В связи с международным положением "постановления" Политбюро не раз затрагивали и внутренние аспекты развития СССР. 4 декабря 1934 г. Политбюро заслушало письмо Сталина, касающееся смерти С.М.Кирова, и заявило о своей полной поддержке распоряжений И.В.Сталина и К.Е.Ворошилова. Одновременно оно уполномочило Сталина издавать и публиковать от имени Политбюро "любые акты", которые он "найдет нужным огласить от имени партруководства, без предварительного их обсуждения внутри Политбюро ВКП(б)" и предложило всем партийным, советским и государственным органам впредь выполнять только директивы, подписанные Сталиным, Ворошиловым или В.М.Молотовым. "Политбюро, — говорится дальше в "постановлении", — единогласно заявляет, что партия, как один человек, непоколебимо стоит за своим вождем, тов. Сталиным, и беспощадно расправится с врагами рабочего класса, тем более если среди них окажутся предатели, вышедшие из рядов ВКП(б), независимо от степени доверия, которое им партия до сих пор оказывала"[93].
Тем не менее 5 января 1935 г. Политбюро вынуждено было констатировать, что текущий год для партии и советского правительства является во всех отношениях критическим, в СССР разразился внутренний кризис. Поэтому необходимо срочно облегчить положение советского крестьянства, предоставить большую свободу "частному сектору", укрепить идейные контакты между партией и комсомолом. 3 апреля 1935 г. Политбюро в своем решении идет еще дальше. Отмечая, что главное сейчас для СССР — это укрепление его обороноспособности, оно соглашается с выводом о необходимости достичь "хотя бы ценою временного отказа от последовательного проведения коммунистической идеологии, хотя бы ценою возвращения к формам социального и экономического строя, равносильным — на поверхностный взгляд — самоликвидации коммунизма при условии одновременного укрепления политических позиций советского правительства"[94]. 13 мая того же года, вновь высказывая абсолютное доверие Сталину, Политбюро одновременно соглашается с его выводом о том, что если для укрепления международных позиций СССР требуется "внешне обуржуазиться" и пойти в этом отношении и на дальнейшие уступки, то нужно "признать, что цена эта очень невелика по сравнению с тем, что за нее Советский Союз приобретет".
Таково самое общее содержание "постановлений" Политбюро. Следует отметить, что они гораздо многословнее, исполнены риторики в духе советской пропаганды, да и круг внешнеполитических вопросов в них намного шире по сравнению с обозначенными нами.
Вопрос о подлинности "постановлений" стал предметом оживленных споров среди исследователей буквально сразу же после их обнаружения.

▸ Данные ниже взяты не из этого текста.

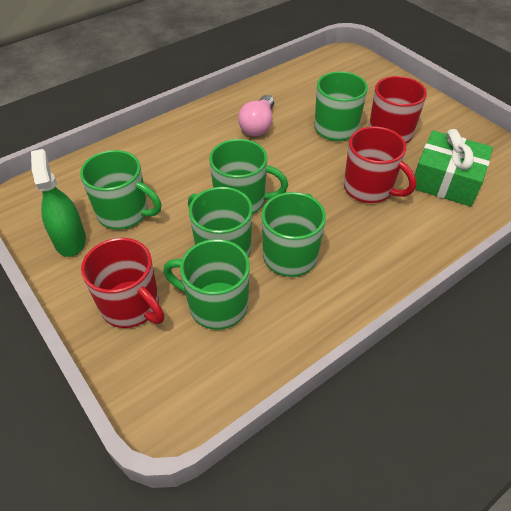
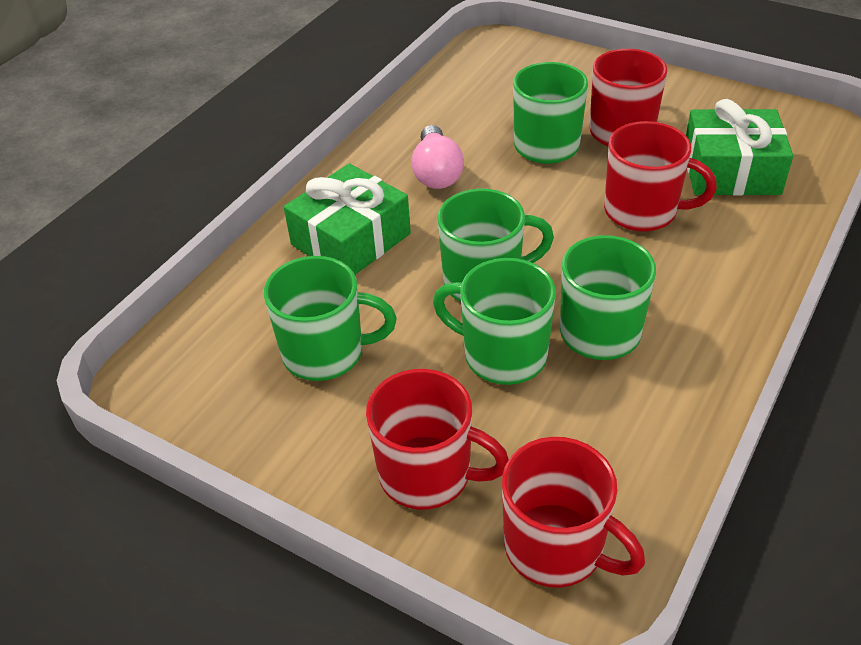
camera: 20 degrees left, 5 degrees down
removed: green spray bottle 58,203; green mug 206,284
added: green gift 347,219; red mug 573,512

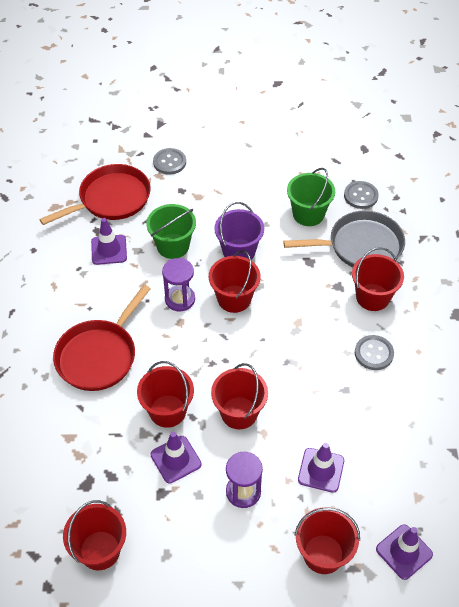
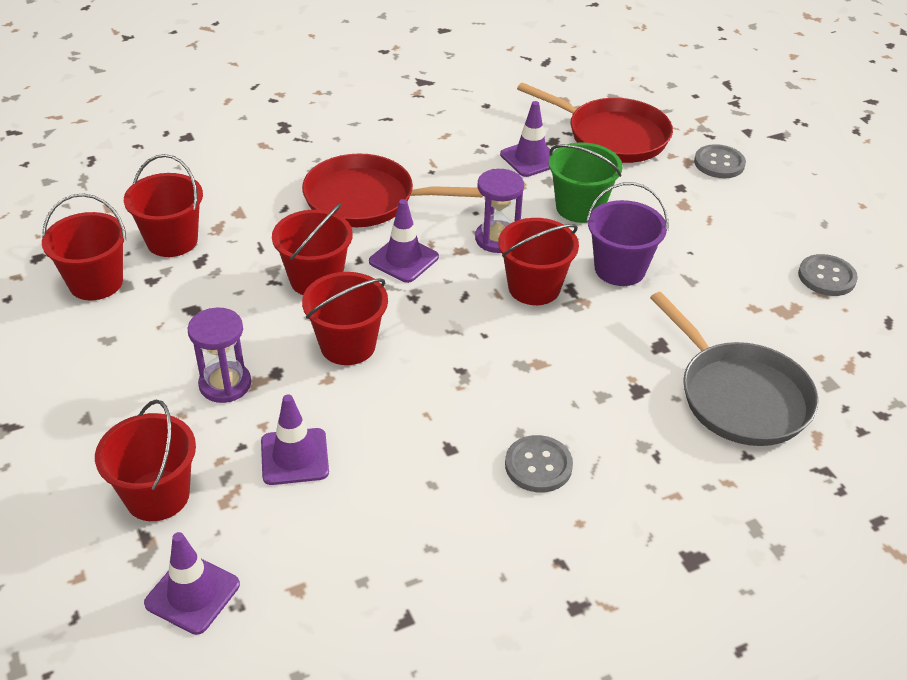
camera: 65 degrees right, 10 degrees down
removed: green bucket 311,197
moved: purple traffic cone 176,458 to 404,241; grey button 361,195 to 828,275; red bucket 378,279 to 163,205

Американский советолог МЛовенталь обратился в этой связи в 1960 г. к знатоку новейшей истории — историку и собирателю архивных документов Б.И.Николаевскому, находившемуся в эмиграции. Ознакомившись с присланными материалами, Николаевский склонился к тому, чтобы признать их подлогом. По его мнению, в пользу этого говорили следующие факты: Политбюро собиралось на свои заседания раз в неделю в определенный день, среди представленных "постановлений" нет решений по целому ряду вопросов, рассматривавшихся Политбюро, и в то же время здесь имеются такие постановления, которых просто не могло быть (например, об отмене коллективизации). Ловенталь не согласился с аргументацией Николаевского. "Я всегда считал, — писал он Николаевскому, — что документы являются выдержками, — таким образом, это не должно противоречить Вашим заметкам. Я смотрю на эти документы как [на] сжатые доклады, которые посылались важным советским агентам по всему миру, с тем чтобы осведомлять их о буднях политики Советского Союза"[95].
Несмотря на то что оба ученых остались каждый при своем мнении, в последующей литературе "постановления" либо прямо рассматривались как подлог, либо использовались с обязательной оговоркой относительно возможности их фальсифицированного характера[96].